Josh spoke this time. "CJ--"
"I don't want to talk about this," she said, allowing the anger and despair into her voice now that she didn't have to look at them.
"We weren't shutting you out, CJ," Toby said, his voice very, very soft.
She grimaced, pressing her cheek into her forearm. "You were."
"We really weren't," Josh argued. "We were doing damage control. We just weren't..."
"Paying attention," Sam finished.
It didn't help, knowing that they just hadn't noticed that they were ignoring her, but she nodded anyway. "Yeah," she mumbled. "Okay."
"Really," Sam insisted. "CJ, we didn't mean to--"

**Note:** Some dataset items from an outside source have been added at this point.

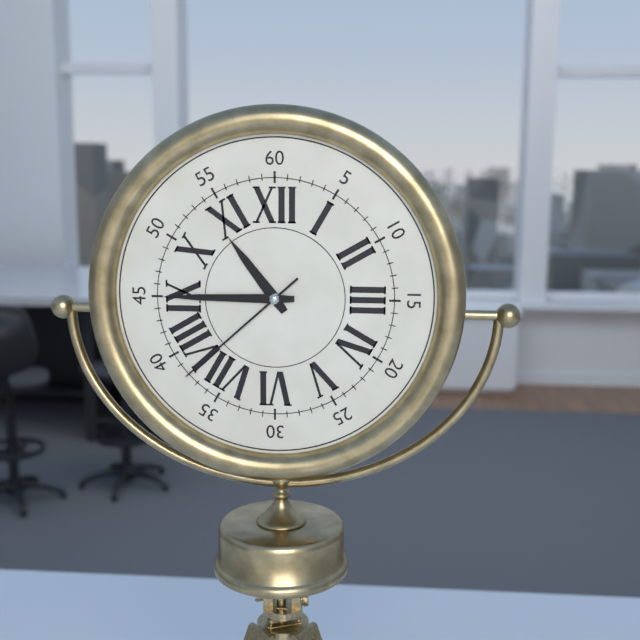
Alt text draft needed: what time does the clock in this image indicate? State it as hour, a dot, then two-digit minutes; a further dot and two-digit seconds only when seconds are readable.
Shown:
10.45.38
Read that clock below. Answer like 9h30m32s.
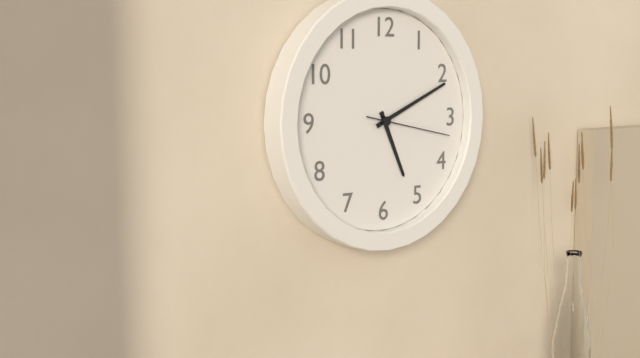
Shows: 5h11m17s
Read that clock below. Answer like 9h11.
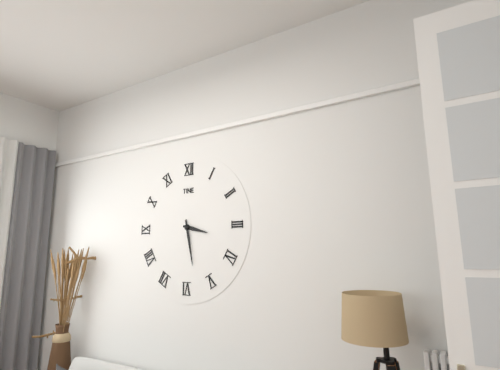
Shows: 3h28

"Fine," she interrupted, sitting up once more. She met Sam's gaze. "Okay. You didn't mean it. It was all--" She glanced away. "It's fine."
Silence. CJ unclenched her fist and allowed the bottlecap to drop to the table with a small clink. She examined the indentations in her palm with detached fascination.
"Well," Josh said, "this is really pathetic."
CJ looked up sharply. "What is?"
"This," he answered, indicating the room with his beer bottle. "We're four adult professionals who'd like to celebrate a victory, yet we've been reduced to sitting in a dark, closed mess one floor below our offices."
Sam nodded. "I miss your stoop."
Toby didn't comment, but CJ thought she could read agreement in the way he took a hefty swig of beer. Maybe she really was drunk.
The four of them exchanged looks, strange, unreadable looks.
"We should barbecue there," CJ suggested. "When this is over." If they were still friends, she amended silently, after it was over.
CJ put her head back down on the table.
"CJ?" Toby asked.
She rolled her head sideways to peer at him through her hair. "Yeah?"
"You want another beer?" he asked.
CJ recognized the apology in his actions. She straightened up a little, glanced over at Josh and Sam, who stared back at her, waiting for her decision.
There was a suspicious quaver in her voice when she answered, "Definitely."